Data supplied:
____________

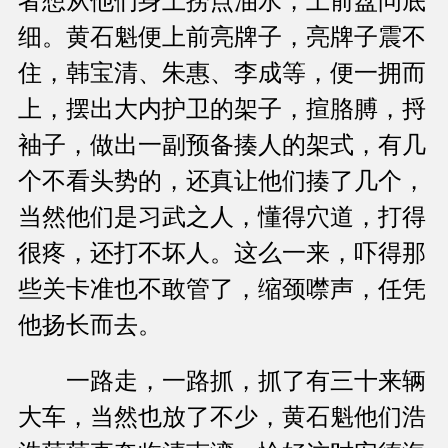
者想从他们身上捞点油水，上前盘问底
细。黄石魁便上前亮牌子，亮牌子震不
住，韩宝清、朱惠、李成等，便一拥而
上，摆出大内护卫的架子，揎胳膊，捋
袖子，做出一副预备揍人的架式，有几
个不看头势的，还真让他们揍了几个，
当然他们是习武之人，懂得穴道，打得
很疼，还打不坏人。这么一来，吓得那
些关卡准也不敢管了，缩颈噤声，任凭
他扬长而去。
一路走，一路抓，抓了有三十来辆
大车，当然也放了不少，黄石魁他们浩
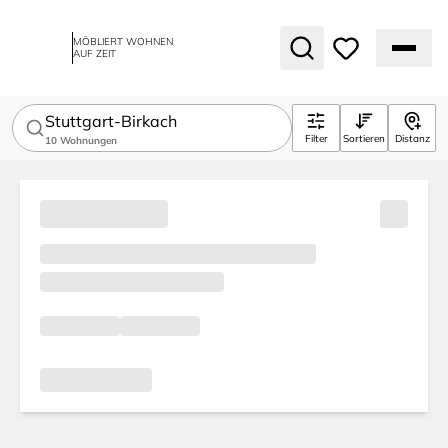
MÖBLIERT WOHNEN
AUF ZEIT
Stuttgart-Birkach
Filter
Sortieren
Distanz
10
Wohnungen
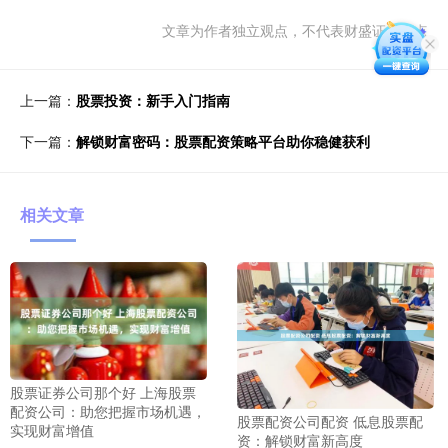
文章为作者独立观点，不代表财盛证券观点
上一篇：
股票投资：新手入门指南
下一篇：
解锁财富密码：股票配资策略平台助你稳健获利
相关文章
股票证券公司那个好 上海股票
配资公司：助您把握市场机遇，
股票配资公司配资 低息股票配
实现财富增值
资：解锁财富新高度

____________

What you will do:
Would you write out the material above in full, exactly as given, except for its pictures?

Result of this task:
者想从他们身上捞点油水，上前盘问底
细。黄石魁便上前亮牌子，亮牌子震不
住，韩宝清、朱惠、李成等，便一拥而
上，摆出大内护卫的架子，揎胳膊，捋
袖子，做出一副预备揍人的架式，有几
个不看头势的，还真让他们揍了几个，
当然他们是习武之人，懂得穴道，打得
很疼，还打不坏人。这么一来，吓得那
些关卡准也不敢管了，缩颈噤声，任凭
他扬长而去。
一路走，一路抓，抓了有三十来辆
大车，当然也放了不少，黄石魁他们浩
MÖBLIERT WOHNEN
AUF ZEIT
Stuttgart-Birkach
Filter
Sortieren
Distanz
10
Wohnungen
文章为作者独立观点，不代表财盛证券观点
上一篇：
股票投资：新手入门指南
下一篇：
解锁财富密码：股票配资策略平台助你稳健获利
相关文章
股票证券公司那个好 上海股票
配资公司：助您把握市场机遇，
股票配资公司配资 低息股票配
实现财富增值
资：解锁财富新高度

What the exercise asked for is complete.